Visa Regimes as Colonial Legacy
One of the most compelling dimensions of Mubarak’s campaign is its historical framing. He traces Africa’s restrictive borders directly to the 1884-1885 Berlin Conference, where European powers carved the continent into artificial states without regard for culture, ethnicity, or kinship.
“Several years later, we should not allow this colonial legacy–one that divided brothers and sisters–to continue,” he said.
Drawing parallels with apartheid pass laws in South Africa, Rhodesia (Zimbabwe), and Namibia, Mubarak argues that modern African visa requirements replicate the same logic of controlled African movement–this time enforced by Africans themselves.
“If they did this to us, must we also continue perpetuating that colonial legacy?” he asked.
Opponents of visa-free travel often cite security risks, but Mubarak dismisses this as a weak argument when weighed against evidence. He points to Rwanda, which maintains a visa-free policy despite bordering unstable regions.
“Look at Rwanda–it is visa-free and has not suffered terrorist attacks because of that,” he said.
Technology, he argues, is the solution: biometric systems, shared databases, drones, intelligence cooperation, and citizen vigilance. The problem, he insists, is not capacity but political will.
Kenya’s recent visa-free announcement, along with commitments from countries like Angola–targeting 2030–signals a possible turning point.
Mubarak situates the visa-free debate within a broader crisis of African youth migration. With limited opportunities at home, thousands risk their lives crossing deserts and seas to Europe.
“Africa’s youth are awake,” he said. “Visa-free Africa creates opportunities at home.”
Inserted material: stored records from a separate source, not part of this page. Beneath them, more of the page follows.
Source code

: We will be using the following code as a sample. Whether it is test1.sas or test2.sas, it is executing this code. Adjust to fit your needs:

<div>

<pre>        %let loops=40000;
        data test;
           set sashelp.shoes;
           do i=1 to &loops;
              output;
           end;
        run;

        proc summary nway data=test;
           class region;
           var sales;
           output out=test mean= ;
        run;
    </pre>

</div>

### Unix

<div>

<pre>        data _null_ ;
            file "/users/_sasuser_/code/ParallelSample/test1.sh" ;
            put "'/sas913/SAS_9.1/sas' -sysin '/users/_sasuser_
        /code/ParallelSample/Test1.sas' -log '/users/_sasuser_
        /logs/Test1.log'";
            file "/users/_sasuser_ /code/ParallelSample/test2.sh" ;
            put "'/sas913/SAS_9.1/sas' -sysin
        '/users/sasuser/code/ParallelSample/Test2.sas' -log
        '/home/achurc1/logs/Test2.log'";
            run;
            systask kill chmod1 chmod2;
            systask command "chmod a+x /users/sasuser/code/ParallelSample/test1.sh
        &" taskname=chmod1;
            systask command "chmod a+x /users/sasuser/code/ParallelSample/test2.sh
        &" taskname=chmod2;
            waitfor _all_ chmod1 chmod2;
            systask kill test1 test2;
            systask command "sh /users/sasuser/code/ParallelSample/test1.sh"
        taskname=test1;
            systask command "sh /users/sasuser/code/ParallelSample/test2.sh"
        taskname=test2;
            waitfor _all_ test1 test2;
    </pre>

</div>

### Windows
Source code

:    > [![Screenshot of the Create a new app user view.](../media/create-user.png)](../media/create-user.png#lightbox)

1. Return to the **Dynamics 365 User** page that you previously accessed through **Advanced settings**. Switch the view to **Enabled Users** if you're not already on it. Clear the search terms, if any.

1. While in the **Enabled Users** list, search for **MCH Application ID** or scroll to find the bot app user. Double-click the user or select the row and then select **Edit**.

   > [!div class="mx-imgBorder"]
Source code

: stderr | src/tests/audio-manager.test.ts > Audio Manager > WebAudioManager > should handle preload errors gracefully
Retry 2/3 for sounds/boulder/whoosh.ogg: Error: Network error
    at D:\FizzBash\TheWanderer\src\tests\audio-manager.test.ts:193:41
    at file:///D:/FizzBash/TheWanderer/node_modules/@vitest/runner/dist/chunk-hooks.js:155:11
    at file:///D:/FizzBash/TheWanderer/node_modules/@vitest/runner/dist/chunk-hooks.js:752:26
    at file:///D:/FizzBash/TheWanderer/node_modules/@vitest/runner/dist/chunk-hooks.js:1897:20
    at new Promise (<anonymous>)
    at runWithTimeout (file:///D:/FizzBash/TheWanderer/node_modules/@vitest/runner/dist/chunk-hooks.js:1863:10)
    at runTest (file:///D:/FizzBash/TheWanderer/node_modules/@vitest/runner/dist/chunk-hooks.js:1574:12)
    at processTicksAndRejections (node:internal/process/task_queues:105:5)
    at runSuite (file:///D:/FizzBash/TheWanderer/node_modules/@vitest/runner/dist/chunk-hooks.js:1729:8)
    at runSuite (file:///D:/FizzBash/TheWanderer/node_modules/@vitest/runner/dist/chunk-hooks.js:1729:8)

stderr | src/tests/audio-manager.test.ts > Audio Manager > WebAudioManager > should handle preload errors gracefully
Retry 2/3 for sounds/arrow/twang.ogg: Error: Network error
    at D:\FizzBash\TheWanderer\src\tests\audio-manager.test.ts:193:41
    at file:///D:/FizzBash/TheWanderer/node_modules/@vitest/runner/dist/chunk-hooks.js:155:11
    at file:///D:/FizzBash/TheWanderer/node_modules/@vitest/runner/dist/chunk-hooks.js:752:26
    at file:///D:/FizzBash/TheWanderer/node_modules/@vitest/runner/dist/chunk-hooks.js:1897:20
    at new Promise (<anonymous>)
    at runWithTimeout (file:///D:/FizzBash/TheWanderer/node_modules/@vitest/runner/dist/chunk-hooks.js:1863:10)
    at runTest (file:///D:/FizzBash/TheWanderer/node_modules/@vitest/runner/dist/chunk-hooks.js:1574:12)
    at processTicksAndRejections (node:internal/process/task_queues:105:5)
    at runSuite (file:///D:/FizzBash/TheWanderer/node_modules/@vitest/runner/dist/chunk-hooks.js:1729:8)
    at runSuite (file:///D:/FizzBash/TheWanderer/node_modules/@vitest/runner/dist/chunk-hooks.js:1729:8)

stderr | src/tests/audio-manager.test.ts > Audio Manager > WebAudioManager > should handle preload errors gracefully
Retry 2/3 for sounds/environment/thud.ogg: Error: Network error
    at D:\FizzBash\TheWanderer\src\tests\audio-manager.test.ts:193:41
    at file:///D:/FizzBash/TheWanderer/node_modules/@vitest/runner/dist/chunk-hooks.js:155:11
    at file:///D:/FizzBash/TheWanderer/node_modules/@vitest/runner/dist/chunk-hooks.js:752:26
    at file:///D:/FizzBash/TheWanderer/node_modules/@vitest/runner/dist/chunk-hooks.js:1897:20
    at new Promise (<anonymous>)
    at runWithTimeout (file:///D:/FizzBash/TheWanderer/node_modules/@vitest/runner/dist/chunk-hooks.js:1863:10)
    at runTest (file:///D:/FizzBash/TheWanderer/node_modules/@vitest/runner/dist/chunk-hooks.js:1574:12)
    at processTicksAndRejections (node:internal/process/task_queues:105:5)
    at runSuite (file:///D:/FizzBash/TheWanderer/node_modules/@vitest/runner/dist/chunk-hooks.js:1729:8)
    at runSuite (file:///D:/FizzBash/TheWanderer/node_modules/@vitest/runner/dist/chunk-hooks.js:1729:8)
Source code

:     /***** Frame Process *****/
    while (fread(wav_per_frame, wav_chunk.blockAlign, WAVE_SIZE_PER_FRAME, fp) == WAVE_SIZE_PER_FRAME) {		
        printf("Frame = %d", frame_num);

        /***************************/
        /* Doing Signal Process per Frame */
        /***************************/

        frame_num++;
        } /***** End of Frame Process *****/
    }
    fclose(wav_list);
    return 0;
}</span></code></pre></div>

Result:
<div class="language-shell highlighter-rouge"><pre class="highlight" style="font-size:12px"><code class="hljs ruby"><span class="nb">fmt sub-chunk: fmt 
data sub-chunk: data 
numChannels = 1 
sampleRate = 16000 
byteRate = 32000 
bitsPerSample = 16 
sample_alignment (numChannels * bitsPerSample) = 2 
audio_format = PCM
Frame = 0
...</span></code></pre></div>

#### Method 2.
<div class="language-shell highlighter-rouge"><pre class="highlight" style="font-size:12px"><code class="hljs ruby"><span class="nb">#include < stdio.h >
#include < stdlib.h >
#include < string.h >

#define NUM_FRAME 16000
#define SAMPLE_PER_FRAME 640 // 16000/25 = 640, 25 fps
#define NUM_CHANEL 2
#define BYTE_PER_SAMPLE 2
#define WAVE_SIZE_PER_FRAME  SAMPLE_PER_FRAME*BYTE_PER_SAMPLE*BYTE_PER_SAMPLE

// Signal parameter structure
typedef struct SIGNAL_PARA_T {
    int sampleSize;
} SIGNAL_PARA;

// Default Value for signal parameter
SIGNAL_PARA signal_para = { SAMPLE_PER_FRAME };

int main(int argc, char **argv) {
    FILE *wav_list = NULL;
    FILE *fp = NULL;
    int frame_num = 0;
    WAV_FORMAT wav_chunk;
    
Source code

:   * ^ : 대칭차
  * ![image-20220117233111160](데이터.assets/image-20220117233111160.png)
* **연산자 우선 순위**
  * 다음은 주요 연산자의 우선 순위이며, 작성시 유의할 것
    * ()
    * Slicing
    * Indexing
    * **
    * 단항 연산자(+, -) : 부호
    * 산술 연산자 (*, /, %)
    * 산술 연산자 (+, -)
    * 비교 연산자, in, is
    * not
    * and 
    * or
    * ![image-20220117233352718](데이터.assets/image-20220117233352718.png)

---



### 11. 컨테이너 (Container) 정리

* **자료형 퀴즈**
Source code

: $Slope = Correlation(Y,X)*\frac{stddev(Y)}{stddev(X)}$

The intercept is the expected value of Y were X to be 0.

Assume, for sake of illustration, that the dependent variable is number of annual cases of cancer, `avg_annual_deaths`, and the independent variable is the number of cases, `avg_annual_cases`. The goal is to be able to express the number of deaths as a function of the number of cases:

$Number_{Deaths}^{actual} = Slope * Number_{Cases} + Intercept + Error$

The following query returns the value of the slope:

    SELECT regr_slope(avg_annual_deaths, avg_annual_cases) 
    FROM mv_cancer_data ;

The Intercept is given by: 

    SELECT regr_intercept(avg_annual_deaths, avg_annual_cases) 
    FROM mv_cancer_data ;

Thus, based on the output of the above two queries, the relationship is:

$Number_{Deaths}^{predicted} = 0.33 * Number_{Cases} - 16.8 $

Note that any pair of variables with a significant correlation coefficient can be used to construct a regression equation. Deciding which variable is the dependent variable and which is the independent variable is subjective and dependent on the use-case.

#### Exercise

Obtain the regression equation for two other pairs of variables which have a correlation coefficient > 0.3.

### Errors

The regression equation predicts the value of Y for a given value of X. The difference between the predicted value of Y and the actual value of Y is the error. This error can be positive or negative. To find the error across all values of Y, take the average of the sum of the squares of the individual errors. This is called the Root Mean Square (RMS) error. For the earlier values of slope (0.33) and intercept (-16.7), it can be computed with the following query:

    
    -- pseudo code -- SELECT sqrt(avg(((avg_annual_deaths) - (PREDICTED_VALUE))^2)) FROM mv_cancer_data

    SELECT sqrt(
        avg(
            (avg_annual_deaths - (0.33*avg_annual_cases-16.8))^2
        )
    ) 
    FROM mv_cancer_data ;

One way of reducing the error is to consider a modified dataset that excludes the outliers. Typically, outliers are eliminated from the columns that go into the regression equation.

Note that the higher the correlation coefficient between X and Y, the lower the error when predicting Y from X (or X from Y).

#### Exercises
He also links the campaign to changing global dynamics, including tightening immigration policies in the United States and Europe.
“If today the U.S. says it does not want Liberians, Ghanaians, or other Africans to come, isn’t that an opportunity?” he asked. “That same money could be kept here–imagine what it would do for our universities.”
Mubarak is careful to reject any comparison to Kwame Nkrumah, describing himself instead as a messenger.
“Kwame Nkrumah is too big. I’m just a disciple,” he said. “And as disciples, what do we do? We propagate the messages of our leaders.”
His motivation, he explains, is rooted in pain–pain from seeing missed opportunities, wasted resources, and African success stories elsewhere that contrast sharply with stagnation at home.
“If it is not Moses, and if it is not Ras Mubarak, then who?” he asked. “Somebody has to do the heavy lifting.”
While not all African countries may embrace visa-free travel by 2030, Mubarak believes a critical mass will. Currently, only Rwanda, Kenya, Benin, Seychelles, and The Gambia are fully visa-free, but momentum is building.
For Mubarak and his team, the Trans-Africa campaign is not just about visas–it is about completing Africa’s liberation.
“If people laid down their lives to give us political independence,” he said, “then the least our generation can do is ensure that Africa is truly liberated–not just for ourselves, but for our children.”
In that sense, the campaign’s greatest impact may not be the number of borders crossed, but the conversations ignited–challenging Africans to move from spectators to citizens in shaping a united, integrated, and prosperous continent.